Postfix: how to use simple file for SASL authentication?
Postfix currently supports only two SASL authentication methods. One of the is Dovecot, which you don't want. The other is Cyrus, which is about as close to what you want as it's possible to get without rewriting Postfix. It does involve running a separate authentication daemon (saslauthd
), but the authentication file is easy to edit and update.
The basics for using Cyrus SASL can be found at the postfix documentation site, but here's a short description. Please look at the link if anything's confusing in any way!

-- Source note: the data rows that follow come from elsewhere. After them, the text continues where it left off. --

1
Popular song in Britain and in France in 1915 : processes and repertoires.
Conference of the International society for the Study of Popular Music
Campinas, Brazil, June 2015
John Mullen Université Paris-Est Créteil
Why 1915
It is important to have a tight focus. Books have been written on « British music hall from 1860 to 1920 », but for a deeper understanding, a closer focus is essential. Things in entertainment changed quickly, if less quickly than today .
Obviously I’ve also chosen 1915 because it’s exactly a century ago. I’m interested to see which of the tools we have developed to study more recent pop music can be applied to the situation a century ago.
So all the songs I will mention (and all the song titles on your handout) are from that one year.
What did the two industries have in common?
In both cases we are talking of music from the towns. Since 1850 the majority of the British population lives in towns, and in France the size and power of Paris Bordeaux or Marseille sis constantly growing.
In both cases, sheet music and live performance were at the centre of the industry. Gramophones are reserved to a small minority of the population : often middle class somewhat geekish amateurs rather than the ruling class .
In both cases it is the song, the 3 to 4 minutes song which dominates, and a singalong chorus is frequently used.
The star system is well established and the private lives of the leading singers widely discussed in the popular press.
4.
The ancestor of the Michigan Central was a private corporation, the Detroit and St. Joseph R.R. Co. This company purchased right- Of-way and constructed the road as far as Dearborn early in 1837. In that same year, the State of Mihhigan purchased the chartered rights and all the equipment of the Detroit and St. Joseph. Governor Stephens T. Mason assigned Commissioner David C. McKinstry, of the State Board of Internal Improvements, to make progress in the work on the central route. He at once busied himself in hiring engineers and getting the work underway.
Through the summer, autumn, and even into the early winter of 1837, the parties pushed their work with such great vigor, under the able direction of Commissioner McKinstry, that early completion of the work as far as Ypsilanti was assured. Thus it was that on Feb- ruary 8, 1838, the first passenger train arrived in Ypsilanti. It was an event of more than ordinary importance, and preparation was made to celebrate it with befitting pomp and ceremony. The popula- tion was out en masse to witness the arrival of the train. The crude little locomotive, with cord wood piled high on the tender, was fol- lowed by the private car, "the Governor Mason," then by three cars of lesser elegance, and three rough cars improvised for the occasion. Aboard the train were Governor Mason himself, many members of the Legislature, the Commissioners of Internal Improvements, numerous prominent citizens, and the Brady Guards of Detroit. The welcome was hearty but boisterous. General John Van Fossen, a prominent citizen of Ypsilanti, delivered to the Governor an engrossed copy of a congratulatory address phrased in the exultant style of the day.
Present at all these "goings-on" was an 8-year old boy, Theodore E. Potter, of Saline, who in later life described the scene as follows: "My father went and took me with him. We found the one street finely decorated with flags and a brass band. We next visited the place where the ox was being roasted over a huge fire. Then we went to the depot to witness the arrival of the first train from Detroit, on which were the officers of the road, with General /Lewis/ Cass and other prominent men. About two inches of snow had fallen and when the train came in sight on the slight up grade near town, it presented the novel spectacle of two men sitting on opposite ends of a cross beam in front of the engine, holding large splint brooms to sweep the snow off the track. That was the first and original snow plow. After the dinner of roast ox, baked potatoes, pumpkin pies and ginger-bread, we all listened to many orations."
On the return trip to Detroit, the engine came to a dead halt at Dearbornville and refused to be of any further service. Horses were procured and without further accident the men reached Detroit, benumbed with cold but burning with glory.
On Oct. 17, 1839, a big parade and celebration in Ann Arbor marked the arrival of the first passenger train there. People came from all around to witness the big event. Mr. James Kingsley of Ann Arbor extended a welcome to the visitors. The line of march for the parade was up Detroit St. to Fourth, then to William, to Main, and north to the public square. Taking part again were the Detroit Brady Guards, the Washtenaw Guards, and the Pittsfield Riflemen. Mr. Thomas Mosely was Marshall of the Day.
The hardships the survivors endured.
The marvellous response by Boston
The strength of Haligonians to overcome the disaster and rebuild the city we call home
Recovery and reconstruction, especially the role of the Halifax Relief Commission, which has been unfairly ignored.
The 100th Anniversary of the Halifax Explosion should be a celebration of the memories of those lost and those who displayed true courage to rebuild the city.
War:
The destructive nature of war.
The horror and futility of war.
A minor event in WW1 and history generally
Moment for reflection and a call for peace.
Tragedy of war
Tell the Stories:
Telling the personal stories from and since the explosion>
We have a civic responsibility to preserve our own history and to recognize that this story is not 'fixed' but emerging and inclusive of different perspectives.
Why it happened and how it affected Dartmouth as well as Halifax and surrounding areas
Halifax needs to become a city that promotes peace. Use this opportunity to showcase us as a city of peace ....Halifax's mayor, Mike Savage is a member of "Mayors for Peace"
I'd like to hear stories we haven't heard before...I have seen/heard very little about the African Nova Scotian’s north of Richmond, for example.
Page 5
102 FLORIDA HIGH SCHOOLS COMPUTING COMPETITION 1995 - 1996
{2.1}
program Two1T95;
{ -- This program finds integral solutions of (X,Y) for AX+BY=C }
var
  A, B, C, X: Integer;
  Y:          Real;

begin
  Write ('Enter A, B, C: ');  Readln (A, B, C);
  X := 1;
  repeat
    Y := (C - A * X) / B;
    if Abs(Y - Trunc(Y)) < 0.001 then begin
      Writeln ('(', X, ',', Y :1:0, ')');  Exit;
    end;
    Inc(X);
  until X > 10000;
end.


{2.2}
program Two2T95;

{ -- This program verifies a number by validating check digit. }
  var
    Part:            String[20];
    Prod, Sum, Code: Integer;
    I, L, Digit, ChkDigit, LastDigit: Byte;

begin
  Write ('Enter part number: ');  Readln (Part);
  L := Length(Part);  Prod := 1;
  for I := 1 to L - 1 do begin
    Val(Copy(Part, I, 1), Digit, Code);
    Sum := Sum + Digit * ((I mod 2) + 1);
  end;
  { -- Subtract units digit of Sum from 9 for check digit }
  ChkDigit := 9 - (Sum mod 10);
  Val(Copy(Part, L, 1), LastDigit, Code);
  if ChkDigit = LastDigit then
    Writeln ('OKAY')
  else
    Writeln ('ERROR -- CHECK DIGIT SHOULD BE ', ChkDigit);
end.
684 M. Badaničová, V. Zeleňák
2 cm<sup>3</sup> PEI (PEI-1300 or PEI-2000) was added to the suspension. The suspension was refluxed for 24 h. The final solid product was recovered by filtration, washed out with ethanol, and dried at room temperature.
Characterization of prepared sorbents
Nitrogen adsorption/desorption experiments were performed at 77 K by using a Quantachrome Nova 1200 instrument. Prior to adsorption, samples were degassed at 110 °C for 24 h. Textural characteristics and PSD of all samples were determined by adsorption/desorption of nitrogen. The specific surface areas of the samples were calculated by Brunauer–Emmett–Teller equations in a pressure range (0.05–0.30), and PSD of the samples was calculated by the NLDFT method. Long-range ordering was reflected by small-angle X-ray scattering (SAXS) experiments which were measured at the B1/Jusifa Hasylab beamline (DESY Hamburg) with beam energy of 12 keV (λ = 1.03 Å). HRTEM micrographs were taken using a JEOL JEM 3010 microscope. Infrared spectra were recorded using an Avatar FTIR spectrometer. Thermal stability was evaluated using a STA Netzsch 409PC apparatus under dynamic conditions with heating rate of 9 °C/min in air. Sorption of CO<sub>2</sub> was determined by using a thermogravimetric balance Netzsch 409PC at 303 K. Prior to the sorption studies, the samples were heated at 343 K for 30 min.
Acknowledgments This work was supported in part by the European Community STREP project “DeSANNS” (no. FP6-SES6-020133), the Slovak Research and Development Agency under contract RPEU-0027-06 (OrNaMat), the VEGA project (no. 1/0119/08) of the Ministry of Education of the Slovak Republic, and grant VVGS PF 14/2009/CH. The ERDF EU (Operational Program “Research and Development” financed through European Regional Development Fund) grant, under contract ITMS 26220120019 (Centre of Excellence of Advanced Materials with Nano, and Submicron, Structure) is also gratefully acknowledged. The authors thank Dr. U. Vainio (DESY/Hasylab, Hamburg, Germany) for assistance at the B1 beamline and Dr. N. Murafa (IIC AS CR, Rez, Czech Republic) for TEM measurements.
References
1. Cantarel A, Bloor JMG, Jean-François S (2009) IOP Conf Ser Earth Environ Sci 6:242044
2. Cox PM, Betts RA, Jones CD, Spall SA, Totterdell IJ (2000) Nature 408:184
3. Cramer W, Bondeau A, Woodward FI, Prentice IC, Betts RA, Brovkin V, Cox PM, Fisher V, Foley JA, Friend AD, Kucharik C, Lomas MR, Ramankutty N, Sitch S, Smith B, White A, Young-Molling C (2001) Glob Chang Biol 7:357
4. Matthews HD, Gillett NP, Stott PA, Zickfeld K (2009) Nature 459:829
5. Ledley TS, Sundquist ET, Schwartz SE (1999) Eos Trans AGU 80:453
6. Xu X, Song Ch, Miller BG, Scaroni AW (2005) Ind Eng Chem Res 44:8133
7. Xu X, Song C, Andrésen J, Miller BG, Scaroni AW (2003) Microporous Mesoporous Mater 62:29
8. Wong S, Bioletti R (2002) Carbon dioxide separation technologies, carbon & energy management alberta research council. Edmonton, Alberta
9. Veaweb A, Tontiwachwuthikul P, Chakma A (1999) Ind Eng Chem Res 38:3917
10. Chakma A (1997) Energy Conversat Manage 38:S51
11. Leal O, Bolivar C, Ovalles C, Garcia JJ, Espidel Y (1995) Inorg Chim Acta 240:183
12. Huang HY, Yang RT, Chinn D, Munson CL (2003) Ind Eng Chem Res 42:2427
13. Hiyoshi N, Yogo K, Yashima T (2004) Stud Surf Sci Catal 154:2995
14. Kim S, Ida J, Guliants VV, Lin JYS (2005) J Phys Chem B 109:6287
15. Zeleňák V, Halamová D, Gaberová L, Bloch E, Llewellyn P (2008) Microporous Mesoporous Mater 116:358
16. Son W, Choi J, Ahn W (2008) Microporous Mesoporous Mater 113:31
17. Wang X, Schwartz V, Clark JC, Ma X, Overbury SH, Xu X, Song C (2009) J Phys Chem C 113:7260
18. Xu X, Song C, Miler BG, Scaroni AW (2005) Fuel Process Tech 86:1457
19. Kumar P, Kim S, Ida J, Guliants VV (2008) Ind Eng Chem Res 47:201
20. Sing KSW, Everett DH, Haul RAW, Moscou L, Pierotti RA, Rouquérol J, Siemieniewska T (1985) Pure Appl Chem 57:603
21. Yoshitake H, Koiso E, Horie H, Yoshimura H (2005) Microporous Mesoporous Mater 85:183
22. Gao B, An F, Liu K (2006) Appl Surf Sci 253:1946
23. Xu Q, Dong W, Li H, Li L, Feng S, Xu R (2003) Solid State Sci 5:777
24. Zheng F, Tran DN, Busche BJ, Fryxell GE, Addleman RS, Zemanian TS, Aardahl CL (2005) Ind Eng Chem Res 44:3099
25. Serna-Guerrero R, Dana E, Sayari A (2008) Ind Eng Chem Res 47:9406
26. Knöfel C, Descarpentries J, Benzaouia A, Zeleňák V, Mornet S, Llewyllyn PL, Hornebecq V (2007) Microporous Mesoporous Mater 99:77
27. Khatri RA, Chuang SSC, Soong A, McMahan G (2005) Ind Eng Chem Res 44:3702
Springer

Start by installing Cyrus SASL with the plugin sasldb
. (How to do that is left as an exercise for the reader; presumably there's a package in whatever package system your brand of unix is using.) Since the communication between Postfix and SASL will take place via a unix domain socket, you may want to add postfix to the SASL group, and make sure that that group has read and execute permissions to the directory /var/run/saslauthd
.
Configure SASL
Configure SASL to use sasldb by editing /etc/sasl2/smtpd.conf:
pwcheck_method: auxprop
auxprop_plugin: sasldb
mech_list: PLAIN LOGIN CRAM-MD5 DIGEST-MD5 NTLM
The sasldb plugin means that sasl will use a Berkeley DB file for usernames and passwords. You add users with the command saslpasswd2
:
$ saslpasswd2 -c -u example.com username
Password:
Again (for verification):
Note that you specify a domain together with the username, and the user will need to use "[email protected]" rather than just "username" when authenticating.
You can verify what users have been entered by running sasldblistusers2
.
Start saslauthd, and verify that the authentication works by doing
testsaslauthd -u [email protected] -p password
Configure Postfix
Once that is done, tell Postfix to use SASL and to tell Cyrus that it's SMTP that it's authenticating, by editing /etc/postfix/main.cf to contain
smtpd_sasl_auth_enable = yes
smtpd_sasl_path = smtpd
Then, reload postfix, and you should be set.
Just clarifying a few things,
Creating an account in sasldb:
% saslpasswd2 -c -u fqdn username
Testing authentication:
% testsaslauthd -u username -p password
(note: the username is not followed by the fqdn)
I would also like to add that creating a root account
% saslpasswd2 -c -u example.com root
will not let you authenticate,
% testsaslauthd -u root -p some_password
0: NO "authentication failed"
But this is not a bug. It is just a safety feature.